No, his point is again about people being able to raise money by using their land as collateral to build their own houses, and then pay rates for municipal services.
And people being kicked out of town after their money’s taken – what’s that all about?
“Getting rid of drunks from parks, from public places – what’s that saying? You’ve got no space, you’re not welcome anywhere around town. You can purchase your drink but when you go round the corner it will be confiscated. Where does that leave everyone? It’s a very, very sad situation.”
So, on the final point about governance, is that about the imposition of the shire model?
The creation of the shires should have been celebrated as a move towards inclusion, says Mr Lechleitner: “It could have been about bringing remote communities out of a stand-alone Aboriginal governance system into the Westminster system, but it was not promoted in a positive way. That philosophy of government is a good thing, but the process hasn’t been.”
He’s reluctant to get into detail, saying that the other parties have “plagiarised” FNPP’s ideas: “The litmus test will be how well they are executed.”
He says no-one wanted to touch outstations when he campaigned in the Federal election, but “now they are the flavour of the month”.

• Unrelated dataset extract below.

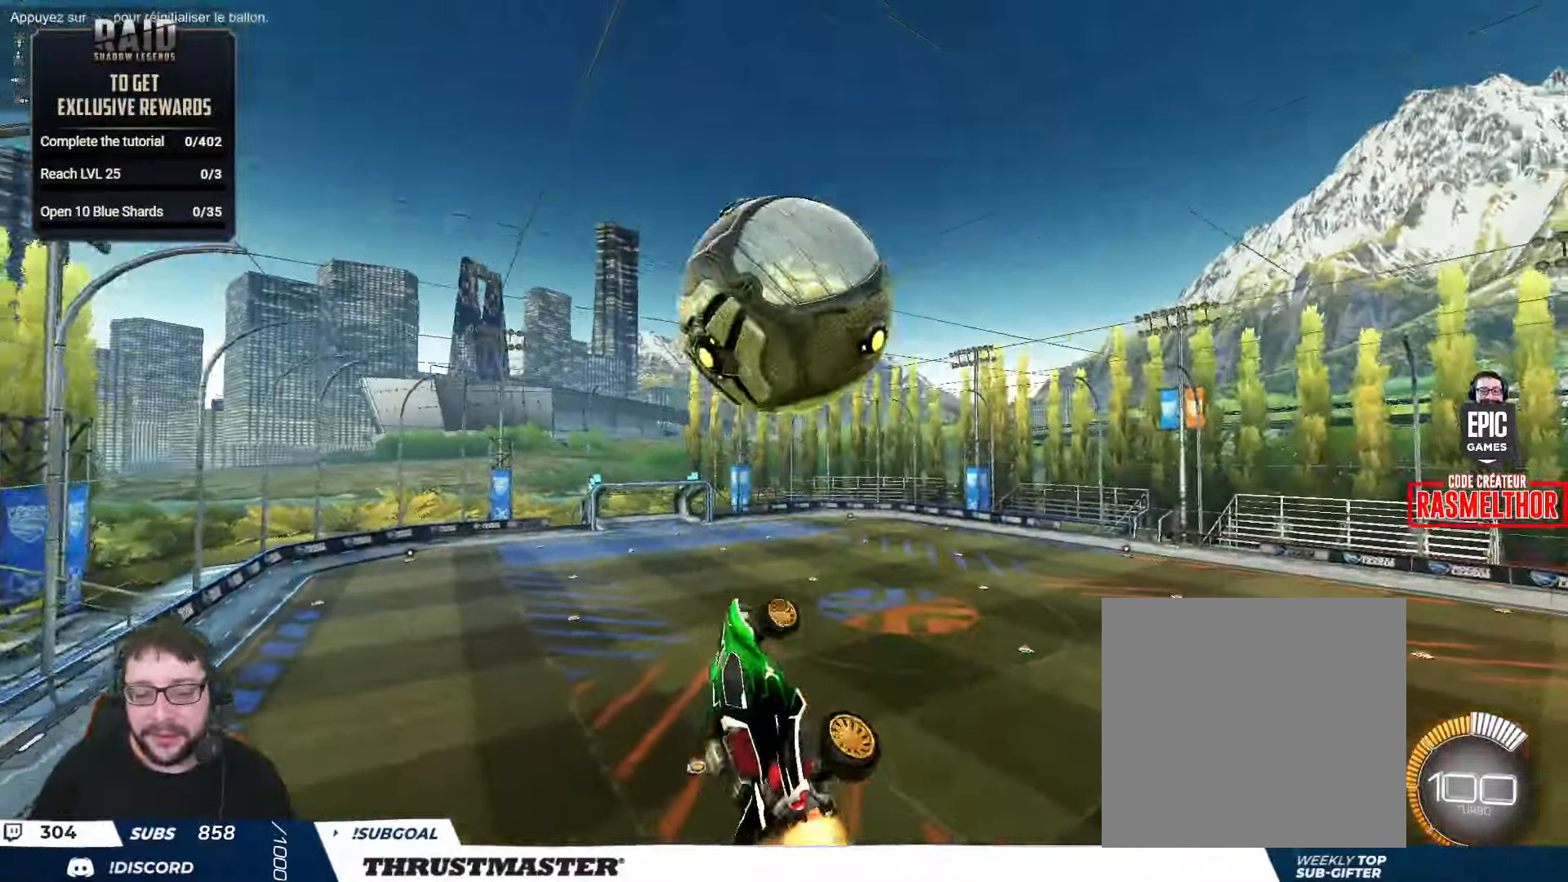
{"buttons": ["B", "L2", "R2"], "left_stick": "right", "right_stick": "center", "events": [[150, "left_stick", "down-right"], [300, "L2", "down"], [317, "left_stick", "right"]]}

But how will they be funded, he wants to know: “Will government pilfer the Aboriginal Benefit Account – in another example of ‘we know what’s good for you’ – or will money be allocated from the NT Government budget?”
On the shires, he says they need to be restructured to deliver greater autonomy to local decision-makers. He says “the representative structure exists, all we have to do is adapt it”. The detail, however, is “our secret”.
Meanwhile, Edan Baxter, the First Nations Political Party candidate who stood for the seat of Araluen in Alice Springs, has resigned from the party. He says he feels that it is best for him to return to “my own space as an independent”. His resignation is more about how he now wants to allocate his time, but he told the Alice News that he was “not happy” with the messages on the how-to-vote card, and did not hand it out during the election. He also did not allocate preferences.
Pictured, above right: Mr Lechleitner campaigning at Hermannsburg (Ntaria), supporting the Warren H. Williams standing for the FNPP in Namatjira.